EXERCISE REQUIREMENTS> Could you reproduce the records word for word, from their start through the line containing "Projects </h1> </div>", leaving the pictures out of your answer?

(Document images with their source code)
◇ ◇ ◇ ◇ ◇

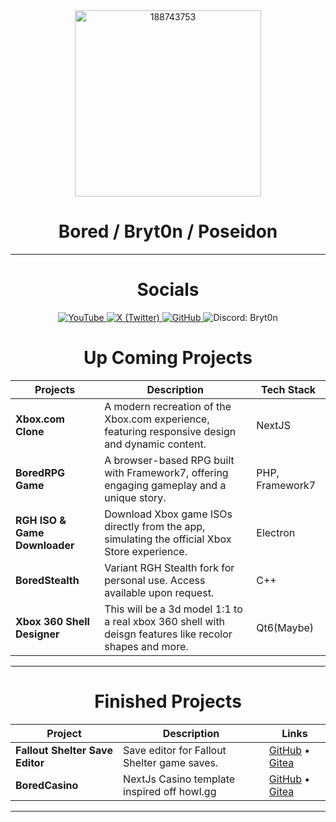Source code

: <div align="center"><img width="298" height="298" alt="188743753" src="https://github.com/user-attachments/assets/4e920833-d794-4a2a-b599-d5e3d2336983" /></div>

<div align="center">
  <h1>Bored / Bryt0n / Poseidon</h1>
  <!-- Socials are now listed in the table below -->
</div>
  
<hr>              
<div align="center" style="text-align:center;h1:50px;"> <h1> Socials </h1> 
  
<p style="text-decoration: none;text-align:center;" align="center-left">
 <a href="https://www.youtube.com/@theartofbored" target="_blank">        
    <img src="https://img.shields.io/badge/YouTube-%23FF0000.svg?style=for-the-badge&logo=YouTube&logoColor=white" alt="YouTube"/>
  </a> 

  <a href="https://twitter.com/theartofbored" target="_blank">
    <img src="https://img.shields.io/badge/X%20(Formerly%20Twitter)-000000?style=for-the-badge&logo=x&logoColor=white" alt="X (Twitter)"/>
  </a>
  
  <a href="https://github.com/poseidonLocal" target="_blank">
    <img src="https://img.shields.io/badge/GitHub-181717?style=for-the-badge&logo=github&logoColor=white" alt="GitHub"/>
  </a>
  
  <img src="https://img.shields.io/badge/Discord-Bryt0n-5865F2?style=for-the-badge&logo=discord&logoColor=white" alt="Discord: Bryt0n"/>
</p>
  </div>
<div align="center" style="text-align:center;h1:50px;"> <h1> Up Coming Projects </h1> </div>

| Projects                       | Description                                                                                                         | Tech Stack         |
|------------------------------- |--------------------------------------------------------------------------------------------------------------------|--------------------|
| **Xbox.com Clone**             | A modern recreation of the Xbox.com experience, featuring responsive design and dynamic content.                    | NextJS             |
| **BoredRPG Game**              | A browser-based RPG built with Framework7, offering engaging gameplay and a unique story.                           | PHP, Framework7    |
| **RGH ISO & Game Downloader**  | Download Xbox game ISOs directly from the app, simulating the official Xbox Store experience.                       | Electron           |
| **BoredStealth**               | Variant RGH Stealth fork for personal use. Access available upon request.                                           | C++                |
| **Xbox 360 Shell Designer**    | This will be a 3d model 1:1 to a real xbox 360 shell with deisgn features like recolor shapes and more.             | Qt6(Maybe)         |


<hr>
<div align="center" style="text-align:center;h1:50px;"> <h1> Finished Projects </h1> 

| Project                      | Description                                      | Links                                                                                   |
|------------------------------|--------------------------------------------------|-----------------------------------------------------------------------------------------|
| **Fallout Shelter Save Editor** | Save editor for Fallout Shelter game saves.      | [GitHub](https://github.com/poseidonlocal/Fallout-Shelter-Save-Editor) • [Gitea](https://gitea.serversyndicate.com/Bored/Fallout-Shelter-Save-Editor) |
| **BoredCasino**    | NextJs Casino template inspired off howl.gg                   | [GitHub](https://github.com/poseidonlocal/BoredCasino) • [Gitea](#coming-soon) |

<hr></div>

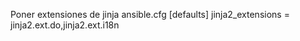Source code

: Poner extensiones de jinja
ansible.cfg
[defaults]
jinja2_extensions = jinja2.ext.do,jinja2.ext.i18n
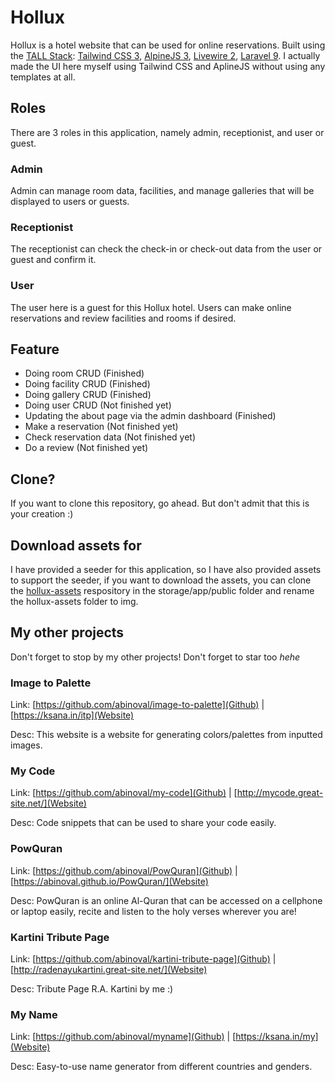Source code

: # Hollux

Hollux is a hotel website that can be used for online reservations. Built using the [TALL Stack](https://tallstack.dev/): [Tailwind CSS 3](https://tailwindcss.com/), [AlpineJS 3](https://alpinejs.dev/), [Livewire 2](https://laravel-livewire.com/), [Laravel 9](https://laravel.com/). I actually made the UI here myself using Tailwind CSS and AplineJS without using any templates at all.

## Roles

There are 3 roles in this application, namely admin, receptionist, and user or guest.

### Admin

Admin can manage room data, facilities, and manage galleries that will be displayed to users or guests.

### Receptionist

The receptionist can check the check-in or check-out data from the user or guest and confirm it.

### User

The user here is a guest for this Hollux hotel. Users can make online reservations and review facilities and rooms if desired.

## Feature

- Doing room CRUD (Finished)
- Doing facility CRUD (Finished)
- Doing gallery CRUD (Finished)
- Doing user CRUD (Not finished yet)
- Updating the about page via the admin dashboard (Finished)
- Make a reservation (Not finished yet)
- Check reservation data (Not finished yet)
- Do a review (Not finished yet)

## Clone?

If you want to clone this repository, go ahead. But don't admit that this is your creation :)

## Download assets for

I have provided a seeder for this application, so I have also provided assets to support the seeder, if you want to download the assets, you can clone the [hollux-assets](https://github.com/abinoval/hollux-assets) respository in the storage/app/public folder and rename the hollux-assets folder to img.

## My other projects

Don't forget to stop by my other projects! Don't forget to star too *hehe*

### Image to Palette

Link: [https://github.com/abinoval/image-to-palette](Github) | [https://ksana.in/itp](Website)

Desc: This website is a website for generating colors/palettes from inputted images.

### My Code

Link: [https://github.com/abinoval/my-code](Github) | [http://mycode.great-site.net/](Website)

Desc: Code snippets that can be used to share your code easily.

### PowQuran

Link: [https://github.com/abinoval/PowQuran](Github) | [https://abinoval.github.io/PowQuran/](Website)

Desc: PowQuran is an online Al-Quran that can be accessed on a cellphone or laptop easily, recite and listen to the holy verses wherever you are!

### Kartini Tribute Page

Link: [https://github.com/abinoval/kartini-tribute-page](Github) | [http://radenayukartini.great-site.net/](Website)

Desc: Tribute Page R.A. Kartini by me :)

### My Name

Link: [https://github.com/abinoval/myname](Github) | [https://ksana.in/my](Website)

Desc: Easy-to-use name generator from different countries and genders.
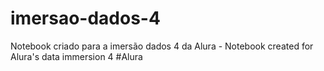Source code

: # imersao-dados-4
Notebook criado para a imersão dados 4 da Alura - Notebook created for Alura's data immersion 4 #Alura
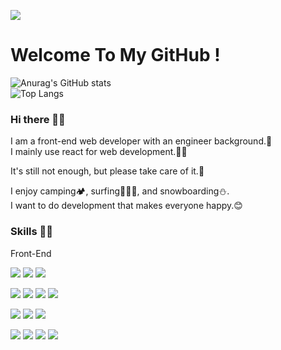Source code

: <a href="https://instagram.com/seo.devv" target="_blank"><img src="https://img.shields.io/badge/Instagram-E4405F?style=flat-square&logo=Intagram&logoColor=white"/></a>
# Welcome To My GitHub !
![Anurag's GitHub stats](https://github-readme-stats.vercel.app/api?username=seodev&show_icons=true&theme=tokyonight)
</br>
![Top Langs](https://github-readme-stats.vercel.app/api/top-langs/?username=seodevv&layout=compact&theme=tokyonight)


### Hi there 🖐🏻
<span>I am a front-end web developer with an engineer background.🚀</br>
I mainly use react for web development.💪🏻</span>

<span>It's still not enough, but please take care of it.🫡</span>

<span>I enjoy camping🏕️, surfing🏄🏻‍♂️, and snowboarding⛄.</br>
I want to do development that makes everyone happy.😊</span>

### Skills 💪🏻
Front-End
<p>
  <img src="https://img.shields.io/badge/HTML5-E34F26?style=flat-square&logo=HTML5&logoColor=white"/>
  <img src="https://img.shields.io/badge/CSS3-1572B6?style=flat-square&logo=CSS3&logoColor=white"/>
  <img src="https://img.shields.io/badge/javascript-F7DF1E?style=flat-square&logo=javascript&logoColor=white"/>
</p>
<p>
  <img src="https://img.shields.io/badge/typescript-3178C6?style=flat-square&logo=typescript&logoColor=white"/>
  <img src="https://img.shields.io/badge/sass-CC6699?style=flat-square&logo=sass&logoColor=white"/>
  <img src="https://img.shields.io/badge/React-61DAFB?style=flat-square&logo=React&logoColor=white"/>
  <img src="https://img.shields.io/badge/reactquery-FF4154?style=flat-square&logo=reactquery&logoColor=white"/>
</p>
<p>
  <img src="https://img.shields.io/badge/redux-764ABC?style=flat-square&logo=redux&logoColor=white"/>
  <img src="https://img.shields.io/badge/reduxsaga-999999?style=flat-square&logo=reduxsaga&logoColor=white"/>
  <img src="https://img.shields.io/badge/jquery-0769ad?style=flat-square&logo=jquery&logoColor=white"/>
</p>
<p>
  <img src="https://img.shields.io/badge/bootstrap-7952B3?style=flat-square&logo=bootstrap&logoColor=white"/>
  <img src="https://img.shields.io/badge/mui-007fff?style=flat-square&logo=mui&logoColor=white"/>
  <img src="https://img.shields.io/badge/tailwindcss-06b6d4?style=flat-square&logo=tailwindcss&logoColor=white"/>
  <img src="https://img.shields.io/badge/fontawesome-528dd7?style=flat-square&logo=fontawesome&logoColor=white"/>
</p>

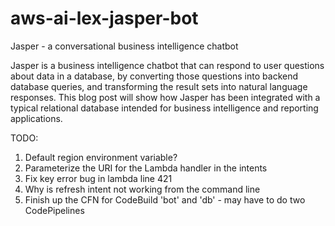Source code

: # aws-ai-lex-jasper-bot
Jasper - a conversational business intelligence chatbot

Jasper is a business intelligence chatbot that can respond to user questions about data in a database, by converting those questions into backend database queries, and transforming the result sets into natural language responses.  This blog post will show how Jasper has been integrated with a typical relational database intended for business intelligence and reporting applications.

TODO: 
1. Default region environment variable?
2. Parameterize the URI for the Lambda handler in the intents
3. Fix key error bug in lambda line 421
4. Why is refresh intent not working from the command line
5. Finish up the CFN for CodeBuild 'bot' and 'db' - may have to do two CodePipelines


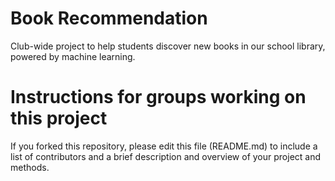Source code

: # Book Recommendation
Club-wide project to help students discover new books in our school library, powered by machine learning.

# Instructions for groups working on this project
If you forked this repository, please edit this file (README.md) to include a list of contributors and a brief description and overview of your project and methods.
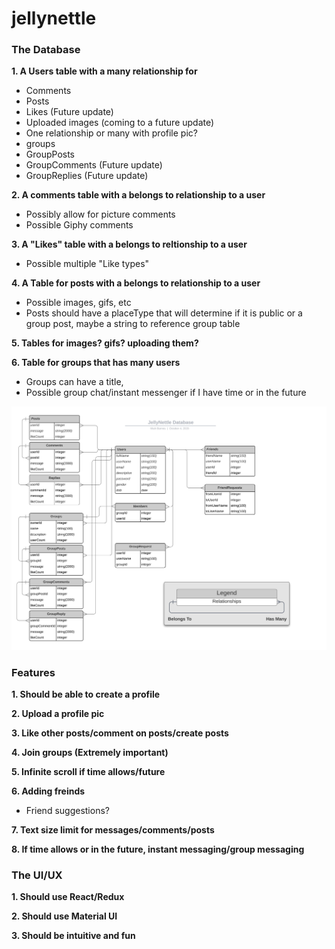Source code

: # jellynettle
### The Database
**1.   A Users table with a many relationship for**
  * Comments
  * Posts
  * Likes (Future update)
  * Uploaded images (coming to a future update)
  * One relationship or many with profile pic?
  * groups
  * GroupPosts
  * GroupComments (Future update)
  * GroupReplies (Future update)


**2.   A comments table with a belongs to relationship to a user**
  * Possibly allow for picture comments
  * Possible Giphy comments


**3.   A "Likes" table with a belongs to reltionship to a user**
  * Possible multiple "Like types"


**4.   A Table for posts with a belongs to relationship to a user**
  * Possible images, gifs, etc
  * Posts should have a placeType that will determine if it is public or a group post, maybe a string to reference group table


**5.   Tables for images? gifs? uploading them?**

**6.   Table for groups that has many users**
 * Groups can have a title,
 * Possible group chat/instant messenger if I have time or in the future


![Image of DB schema](./JellyNettle-1.jpg)

 ### Features
 **1.   Should be able to create a profile**

 **2.   Upload a profile pic**

 **3.   Like other posts/comment on posts/create posts**

 **4.   Join groups (Extremely important)**

 **5.   Infinite scroll if time allows/future**

 **6.   Adding freinds**
  * Friend suggestions?

  **7.   Text size limit for messages/comments/posts**

 **8.   If time allows or in the future, instant messaging/group messaging**




### The UI/UX
**1.   Should use React/Redux**

**2.   Should use Material UI**

**3.   Should be intuitive and fun**
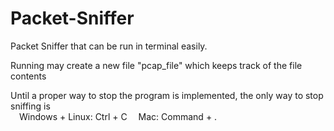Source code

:# Packet-Sniffer
Packet Sniffer that can be run in terminal easily.

Running may create a new file "pcap_file" which keeps track of the file contents

Until a proper way to stop the program is implemented, the only way to stop sniffing is  
&emsp;Windows + Linux: Ctrl + C
&emsp;Mac: Command + .
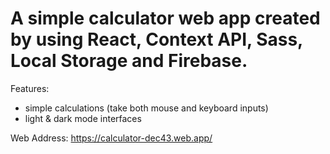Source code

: # A simple calculator web app created by using React, Context API, Sass, Local Storage and Firebase.

Features:
- simple calculations (take both mouse and keyboard inputs)
- light & dark mode interfaces

Web Address: https://calculator-dec43.web.app/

◇ ◇ ◇ ◇ ◇

EXERCISE RESPONSE>
Source code

: <div align="center"><img width="298" height="298" alt="188743753" src="https://github.com/user-attachments/assets/4e920833-d794-4a2a-b599-d5e3d2336983" /></div>

<div align="center">
  <h1>Bored / Bryt0n / Poseidon</h1>
  <!-- Socials are now listed in the table below -->
</div>
  
<hr>              
<div align="center" style="text-align:center;h1:50px;"> <h1> Socials </h1> 
  
<p style="text-decoration: none;text-align:center;" align="center-left">
 <a href="https://www.youtube.com/@theartofbored" target="_blank">        
    <img src="https://img.shields.io/badge/YouTube-%23FF0000.svg?style=for-the-badge&logo=YouTube&logoColor=white" alt="YouTube"/>
  </a> 

  <a href="https://twitter.com/theartofbored" target="_blank">
    <img src="https://img.shields.io/badge/X%20(Formerly%20Twitter)-000000?style=for-the-badge&logo=x&logoColor=white" alt="X (Twitter)"/>
  </a>
  
  <a href="https://github.com/poseidonLocal" target="_blank">
    <img src="https://img.shields.io/badge/GitHub-181717?style=for-the-badge&logo=github&logoColor=white" alt="GitHub"/>
  </a>
  
  <img src="https://img.shields.io/badge/Discord-Bryt0n-5865F2?style=for-the-badge&logo=discord&logoColor=white" alt="Discord: Bryt0n"/>
</p>
  </div>
<div align="center" style="text-align:center;h1:50px;"> <h1> Up Coming Projects </h1> </div>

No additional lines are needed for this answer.